The defense lawyers offered two alternate suspects: Jimmy Guess' mentally ill brother Tim who claimed to have an alibi and child sex offender Perry Hernandez whose modus operandi resembled what happened to Jaclyn Dowaliby. Police ruled out Hernandez as a Dowaliby suspect but he is still in prison for an unrelated case.

Even if new evidence surfaced further implicating Cynthia and David Dowaliby, they couldn't be tried under the double jeopardy clause of the constitution.

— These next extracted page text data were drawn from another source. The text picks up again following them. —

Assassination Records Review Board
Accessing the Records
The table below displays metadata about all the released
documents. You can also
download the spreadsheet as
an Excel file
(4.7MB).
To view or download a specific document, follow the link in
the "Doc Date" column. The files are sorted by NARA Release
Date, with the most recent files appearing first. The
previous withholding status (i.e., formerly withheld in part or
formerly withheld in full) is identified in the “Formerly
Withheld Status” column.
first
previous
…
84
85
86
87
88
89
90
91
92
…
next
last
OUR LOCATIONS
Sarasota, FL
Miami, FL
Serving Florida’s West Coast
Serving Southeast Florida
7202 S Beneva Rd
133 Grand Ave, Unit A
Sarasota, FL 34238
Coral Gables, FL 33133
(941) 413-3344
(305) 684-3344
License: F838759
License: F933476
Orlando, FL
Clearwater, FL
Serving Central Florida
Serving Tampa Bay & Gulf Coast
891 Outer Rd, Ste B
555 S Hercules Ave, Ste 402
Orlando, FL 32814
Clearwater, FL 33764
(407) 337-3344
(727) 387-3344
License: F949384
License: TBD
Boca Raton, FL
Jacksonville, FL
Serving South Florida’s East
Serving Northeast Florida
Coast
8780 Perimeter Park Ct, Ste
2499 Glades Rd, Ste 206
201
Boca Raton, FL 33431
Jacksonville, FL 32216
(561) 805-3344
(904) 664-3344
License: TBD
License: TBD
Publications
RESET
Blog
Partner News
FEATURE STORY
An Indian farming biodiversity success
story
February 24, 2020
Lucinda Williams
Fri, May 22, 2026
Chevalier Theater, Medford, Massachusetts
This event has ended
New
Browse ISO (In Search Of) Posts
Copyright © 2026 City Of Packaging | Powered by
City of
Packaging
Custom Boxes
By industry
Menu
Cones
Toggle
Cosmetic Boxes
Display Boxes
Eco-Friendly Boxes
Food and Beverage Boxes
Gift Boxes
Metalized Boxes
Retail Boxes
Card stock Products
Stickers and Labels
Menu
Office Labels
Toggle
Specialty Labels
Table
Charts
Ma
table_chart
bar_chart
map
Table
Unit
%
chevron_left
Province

"No matter how you look at it, that's the outcome barring something really unexpected, because you either had the right people in the first place and they ultimately got off or you had the wrong people uh, but there are no other leads but either way whoever committed that murder is free," Soffer said.

David and Cynthia Dowaliby now live 40 miles away from where the murder happened, now using a different last name.

On numerous occasions in April, the I-team asked both of them to discuss the unsolved murder of their daughter, with an eye toward generating possible new leads from the public. They didn't respond.